Jordan Danks, the younger brother of new Sox ace John Danks, was expected to be on the 25-man roster by now.

But after batting a combined .258 in the minor leagues the past four seasons, Danks is no longer on the White Sox' 40-man. He is in camp this spring as a nonroster invitee.

"Nonroster guys usually don't make the team, but my biggest job is making the decision harder for them," said Danks, a standout defensive center fielder. "My offense, I think that's definitely the aspect of my game that needs to improve. I'm not a horrible hitter, but there's definitely a lot of room for improvement.

"I've been told I have the defense down and I can play defense with the best of them. So it's just figuring out that offensive mentality and I should be ready to go."

Mitchell, the Sox' first-round draft pick in 2009 after starring in baseball and football at LSU, missed the entire '10 season with a torn tendon in his left ankle.

Last year, the 23-year-old outfielder batted .222 at Class A Winston-Salem and struck out 183 times in 477 at-bats.

"Just play more, I've got to keep playing," Mitchell said. "The more you play the more you figure things out. I'm not going to sit here and beat myself up over it (strikeouts). I'm just trying to keep getting better every day."

Thompson, 20, has made steady progress since being drafted out of high school in 2009. He comes from a basketball family -- his father Mychal played in the NBA and his brothers Klay and Mychel are also pro basketball players -- but Trayce Thompson chose baseball.

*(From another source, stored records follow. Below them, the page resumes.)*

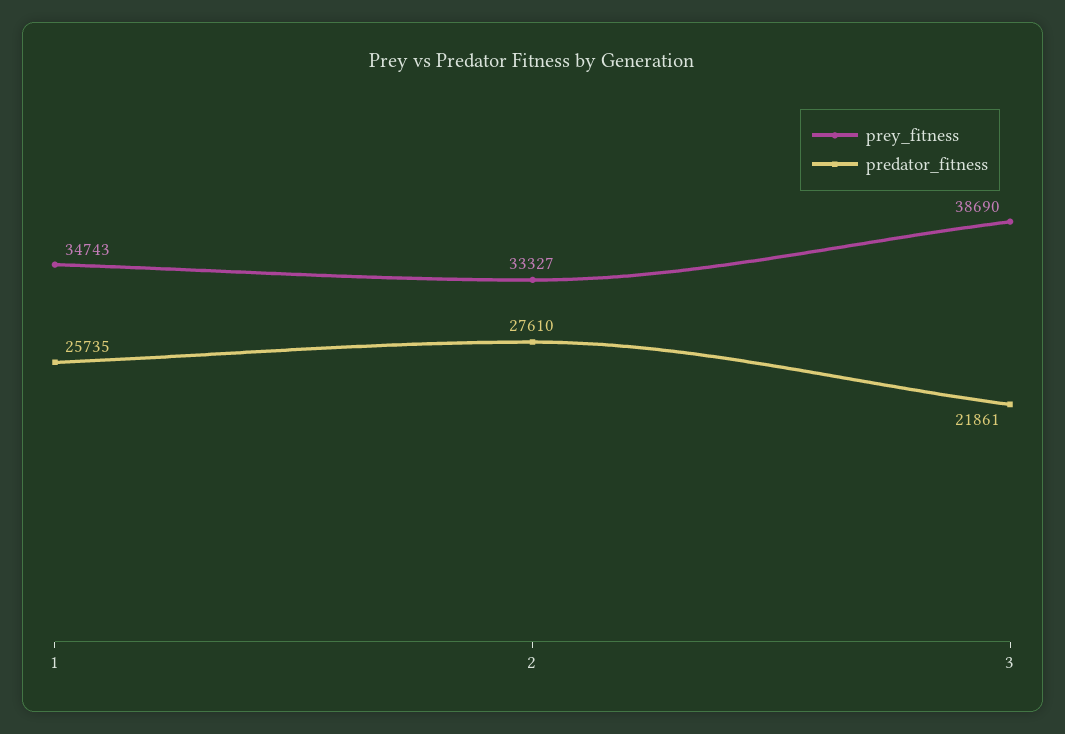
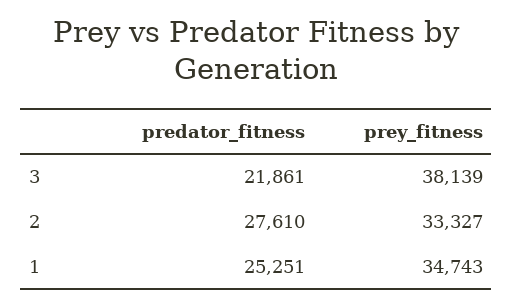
  {
    "prey_fitness": {
      "1": 34743,
      "2": 33327,
-     "3": 38690
+     "3": 38139
    },
    "predator_fitness": {
-     "1": 25735,
+     "1": 25251,
      "2": 27610,
      "3": 21861
    }
  }

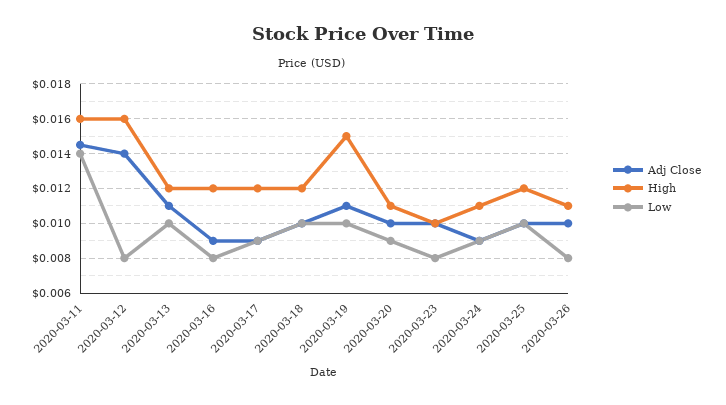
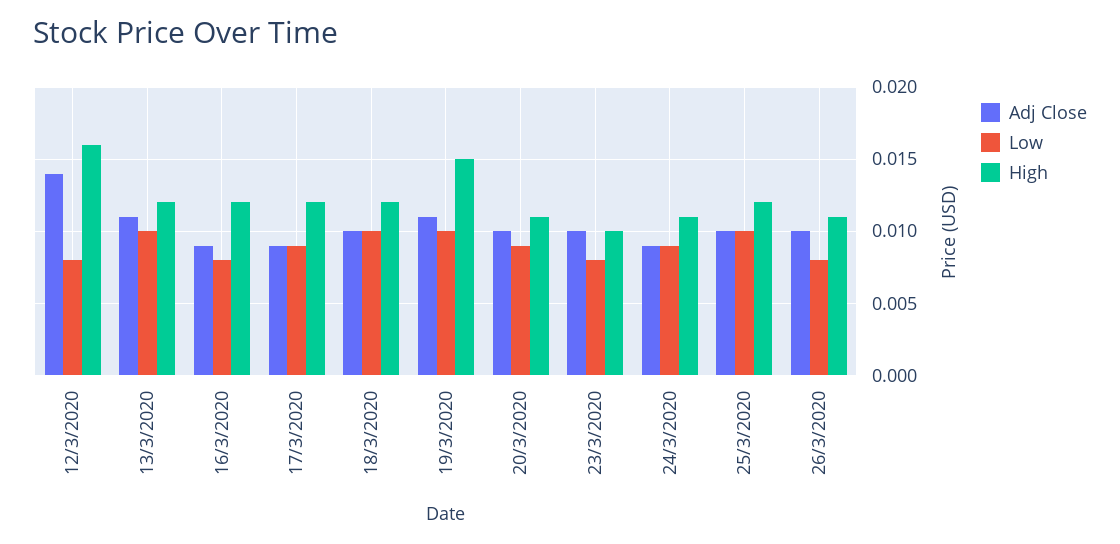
  {
    "Adj Close": {
-     "2020-03-11": 0.0145,
      "2020-03-12": 0.014,
      "2020-03-13": 0.011,
      "2020-03-16": 0.009,
      "2020-03-17": 0.009,
      "2020-03-18": 0.01,
      "2020-03-19": 0.011,
      "2020-03-20": 0.01,
      "2020-03-23": 0.01,
      "2020-03-24": 0.009,
      "2020-03-25": 0.01,
      "2020-03-26": 0.01
    },
    "High": {
-     "2020-03-11": 0.016,
      "2020-03-12": 0.016,
      "2020-03-13": 0.012,
      "2020-03-16": 0.012,
      "2020-03-17": 0.012,
      "2020-03-18": 0.012,
      "2020-03-19": 0.015,
      "2020-03-20": 0.011,
      "2020-03-23": 0.01,
      "2020-03-24": 0.011,
      "2020-03-25": 0.012,
      "2020-03-26": 0.011
    },
    "Low": {
-     "2020-03-11": 0.014,
      "2020-03-12": 0.008,
      "2020-03-13": 0.01,
      "2020-03-16": 0.008,
      "2020-03-17": 0.009,
      "2020-03-18": 0.01,
      "2020-03-19": 0.01,
      "2020-03-20": 0.009,
      "2020-03-23": 0.008,
      "2020-03-24": 0.009,
      "2020-03-25": 0.01,
      "2020-03-26": 0.008
    }
  }

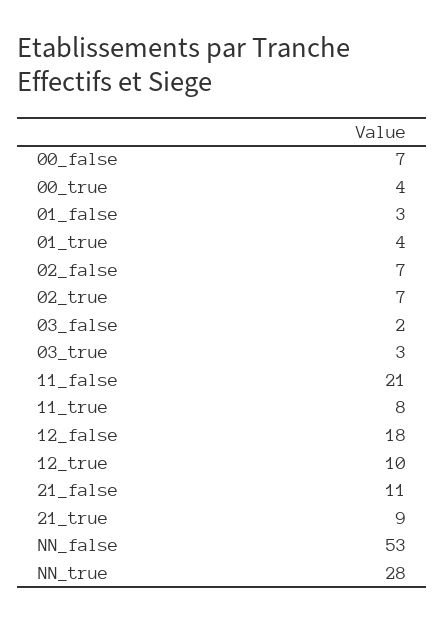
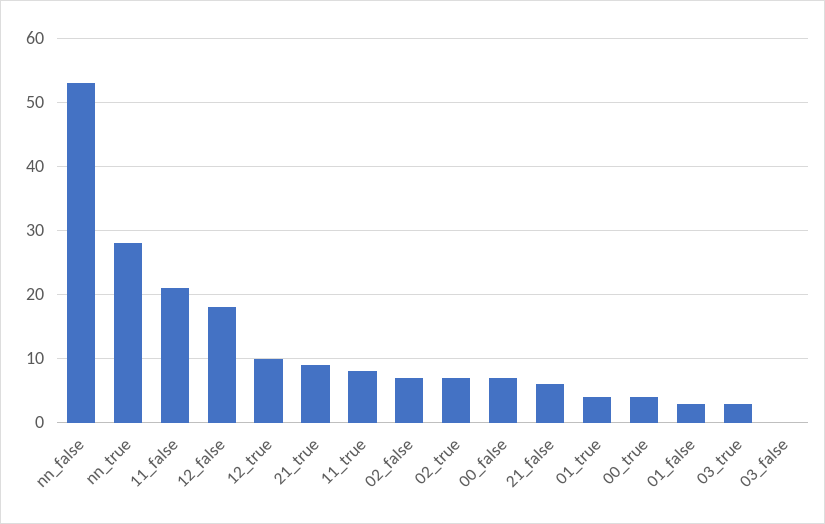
  {
    "00_false": 7,
    "00_true": 4,
    "01_false": 3,
    "01_true": 4,
    "02_false": 7,
    "02_true": 7,
-   "03_false": 2,
+   "03_false": 0,
    "03_true": 3,
    "11_false": 21,
    "11_true": 8,
    "12_false": 18,
    "12_true": 10,
-   "21_false": 11,
+   "21_false": 6,
    "21_true": 9,
    "NN_false": 53,
    "NN_true": 28
  }

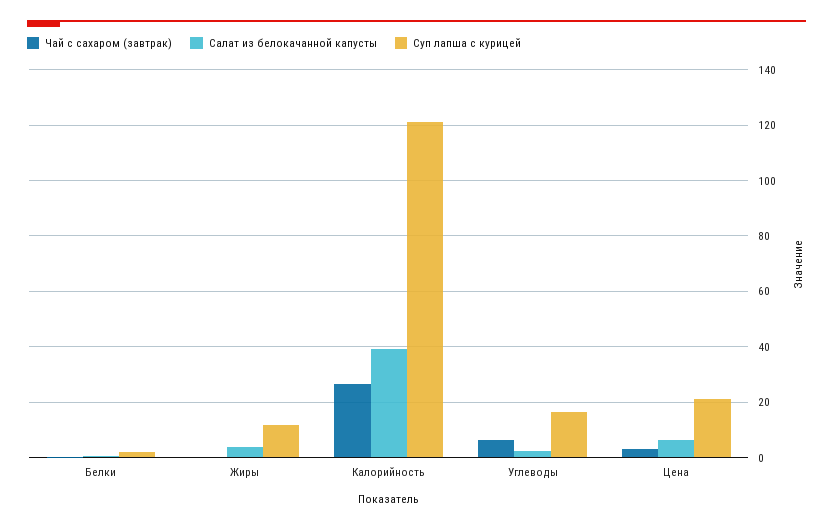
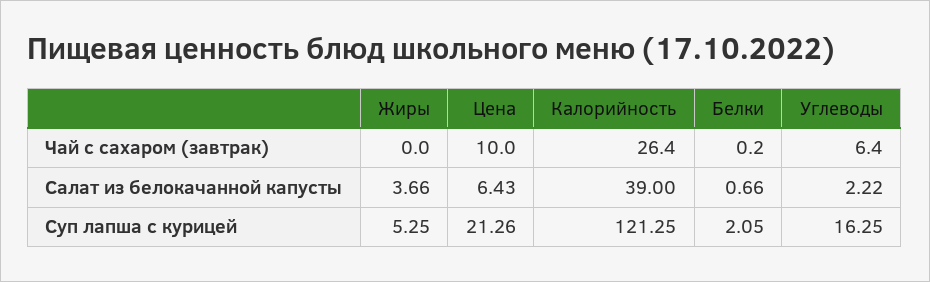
  {
    "Чай с сахаром (завтрак)": {
      "Белки": 0.2,
      "Жиры": 0,
      "Калорийность": 26.4,
      "Углеводы": 6.4,
-     "Цена": 2.5
+     "Цена": 10
    },
    "Салат из белокачанной капусты": {
      "Белки": 0.66,
      "Жиры": 3.66,
      "Калорийность": 39,
      "Углеводы": 2.22,
      "Цена": 6.43
    },
    "Суп лапша с курицей": {
      "Белки": 2.05,
-     "Жиры": 12.5,
+     "Жиры": 5.25,
      "Калорийность": 121.25,
      "Углеводы": 16.25,
      "Цена": 21.26
    }
  }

"My dad always said play the sport that you love," Trayce said. "I played football, basketball and baseball in high school, and baseball was the one I liked the most. To be here in camp, this a great opportunity for me."

Thompson hit 24 home runs at Class A Kannapolis last season. He also struck out 172 times, which is why he worked with St. Louis Cardinals hitting coach Mark McGwire over the winter.